INFORMATION SUPPLIED section start

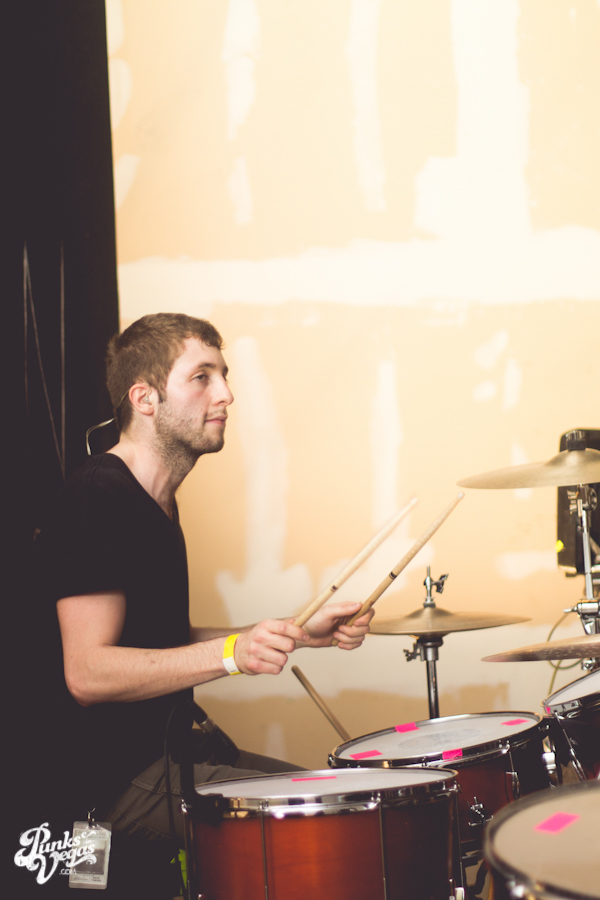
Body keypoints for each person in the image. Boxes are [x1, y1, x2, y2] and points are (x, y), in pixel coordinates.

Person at [32, 312, 373, 851]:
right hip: (112, 783)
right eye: (202, 377)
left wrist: (299, 632)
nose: (226, 395)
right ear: (145, 398)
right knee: (333, 826)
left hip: (168, 756)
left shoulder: (157, 501)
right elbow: (87, 673)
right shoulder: (98, 497)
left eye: (224, 375)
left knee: (346, 798)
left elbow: (160, 642)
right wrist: (235, 654)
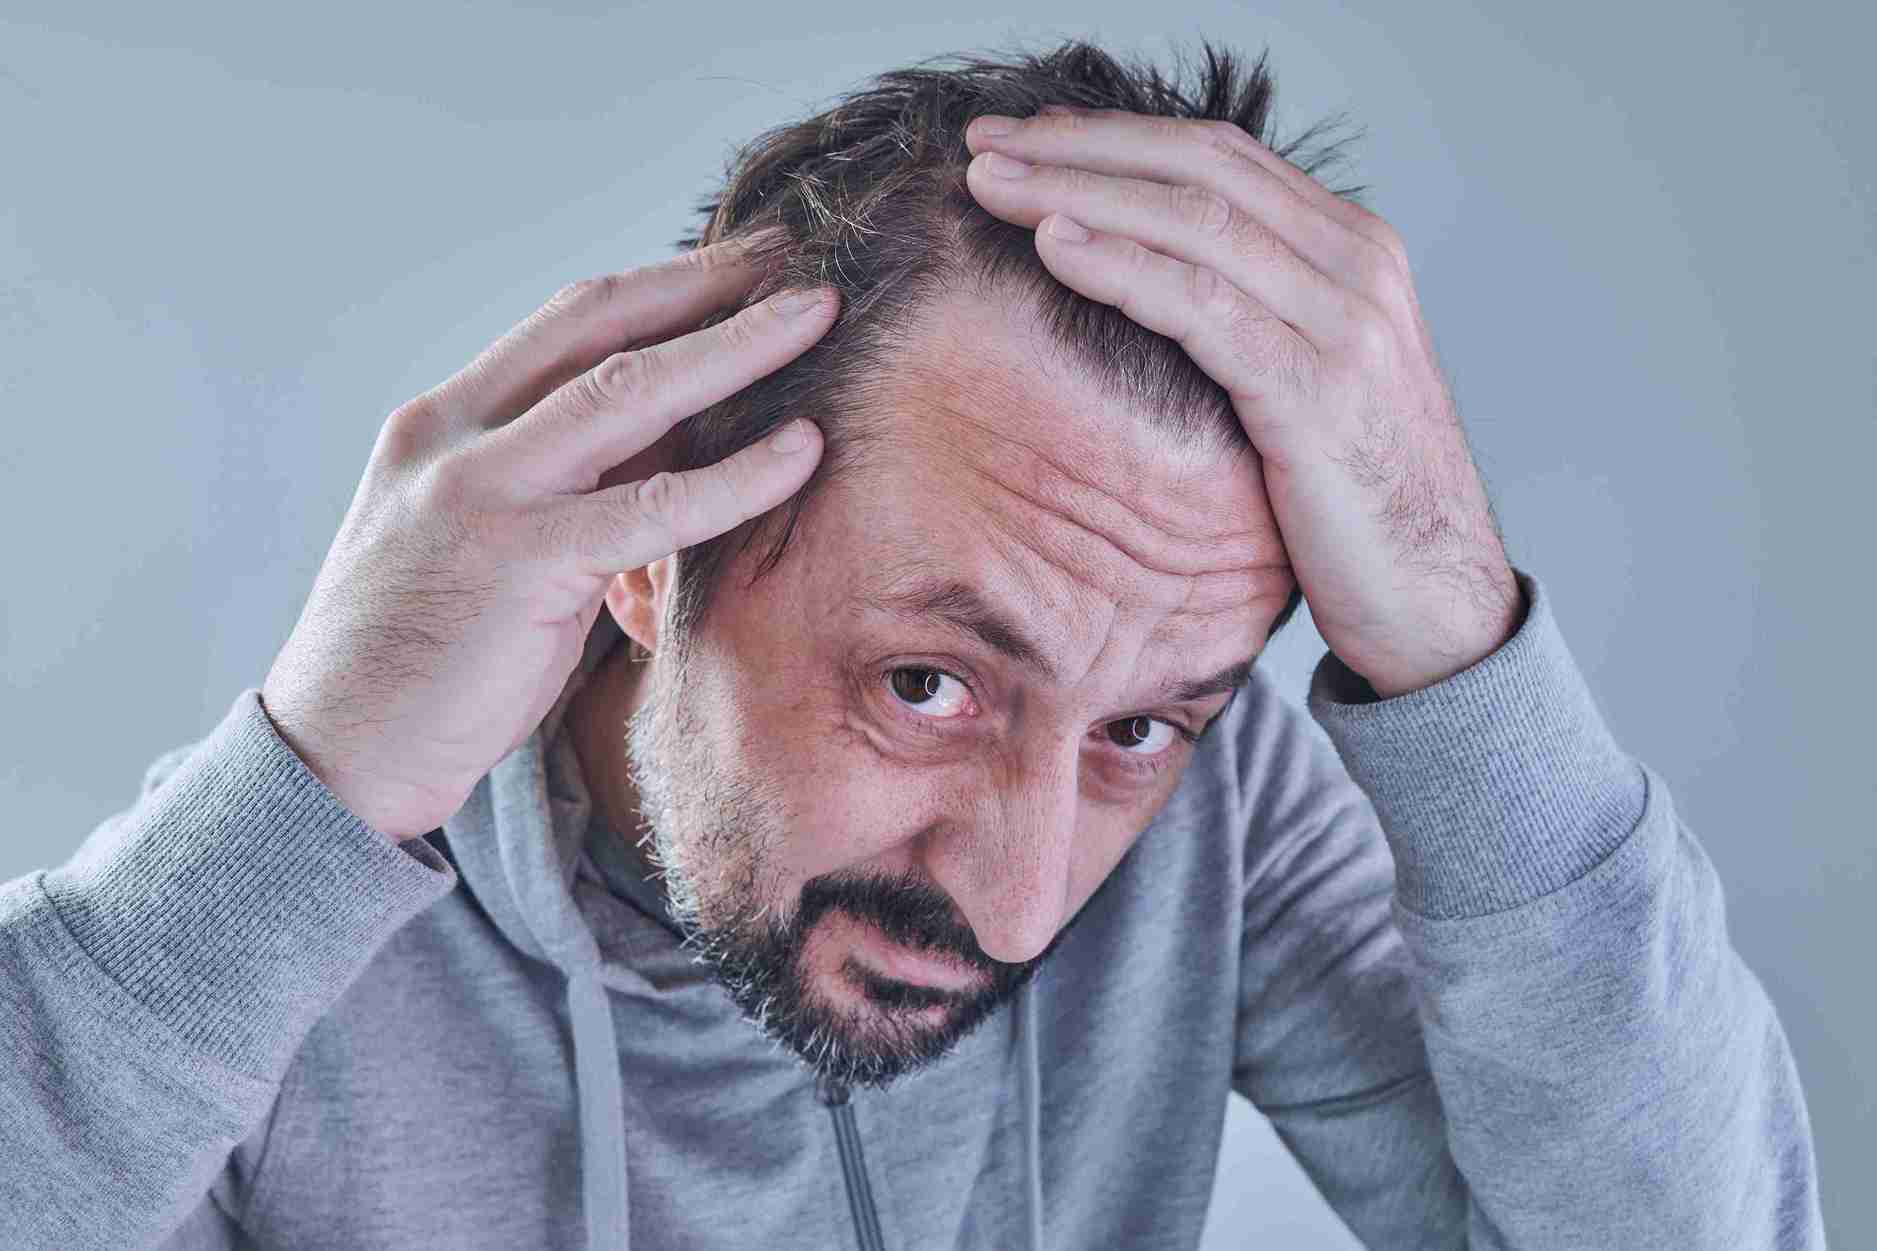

INFORMATION SUPPLIED section end

WHAT YOU SHOULD DO »
Drop the pictures and set down the data above exactly.

EXERCISE ANSWER »
Body keypoints for each person in the image. Boxes are [x1, y1, x2, y2] and points are (x, y), in pixel coordinates.

Person at [32, 312, 373, 851]:
right hip: (112, 783)
right eye: (202, 377)
left wrist: (299, 632)
nose: (226, 395)
right ear: (145, 398)
right knee: (333, 826)
left hip: (168, 756)
left shoulder: (157, 501)
right elbow: (87, 673)
right shoulder: (98, 497)
left eye: (224, 375)
left knee: (346, 798)
left elbow: (160, 642)
right wrist: (235, 654)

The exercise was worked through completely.